__What is being asked__:
Can you quote the lines below exactly, starting at the line with "Gameplay with a" and going through the last one?

----------

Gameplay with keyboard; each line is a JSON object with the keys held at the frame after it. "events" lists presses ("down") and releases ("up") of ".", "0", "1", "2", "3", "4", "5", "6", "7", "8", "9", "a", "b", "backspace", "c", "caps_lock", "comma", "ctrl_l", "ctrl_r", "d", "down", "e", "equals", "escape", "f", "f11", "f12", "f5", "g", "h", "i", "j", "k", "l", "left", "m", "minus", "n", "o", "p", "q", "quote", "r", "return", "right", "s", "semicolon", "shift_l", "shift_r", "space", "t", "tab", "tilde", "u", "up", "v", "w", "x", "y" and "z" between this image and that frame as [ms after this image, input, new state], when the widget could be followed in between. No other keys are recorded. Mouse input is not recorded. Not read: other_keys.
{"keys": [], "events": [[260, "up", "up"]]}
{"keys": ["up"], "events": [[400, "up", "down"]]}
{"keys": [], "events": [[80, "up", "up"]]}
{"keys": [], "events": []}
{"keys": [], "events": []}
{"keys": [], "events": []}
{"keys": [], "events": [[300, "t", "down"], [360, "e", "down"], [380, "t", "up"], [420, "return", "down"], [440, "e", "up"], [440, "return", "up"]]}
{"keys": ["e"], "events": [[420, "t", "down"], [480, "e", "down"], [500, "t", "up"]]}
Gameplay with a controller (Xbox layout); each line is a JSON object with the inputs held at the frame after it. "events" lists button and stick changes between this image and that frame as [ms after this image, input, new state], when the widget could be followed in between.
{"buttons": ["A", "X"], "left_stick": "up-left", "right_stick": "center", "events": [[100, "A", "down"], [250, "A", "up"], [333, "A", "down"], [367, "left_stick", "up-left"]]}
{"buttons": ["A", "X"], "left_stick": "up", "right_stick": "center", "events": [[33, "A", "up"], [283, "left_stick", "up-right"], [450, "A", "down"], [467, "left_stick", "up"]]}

----------

__Answer to this task__:
Gameplay with a controller (Xbox layout); each line is a JSON object with the inputs held at the frame after it. "events" lists button and stick changes between this image and that frame as [ms after this image, input, new state], when the widget could be followed in between.
{"buttons": ["A", "X"], "left_stick": "up-left", "right_stick": "center", "events": [[100, "A", "down"], [250, "A", "up"], [333, "A", "down"], [367, "left_stick", "up-left"]]}
{"buttons": ["A", "X"], "left_stick": "up", "right_stick": "center", "events": [[33, "A", "up"], [283, "left_stick", "up-right"], [450, "A", "down"], [467, "left_stick", "up"]]}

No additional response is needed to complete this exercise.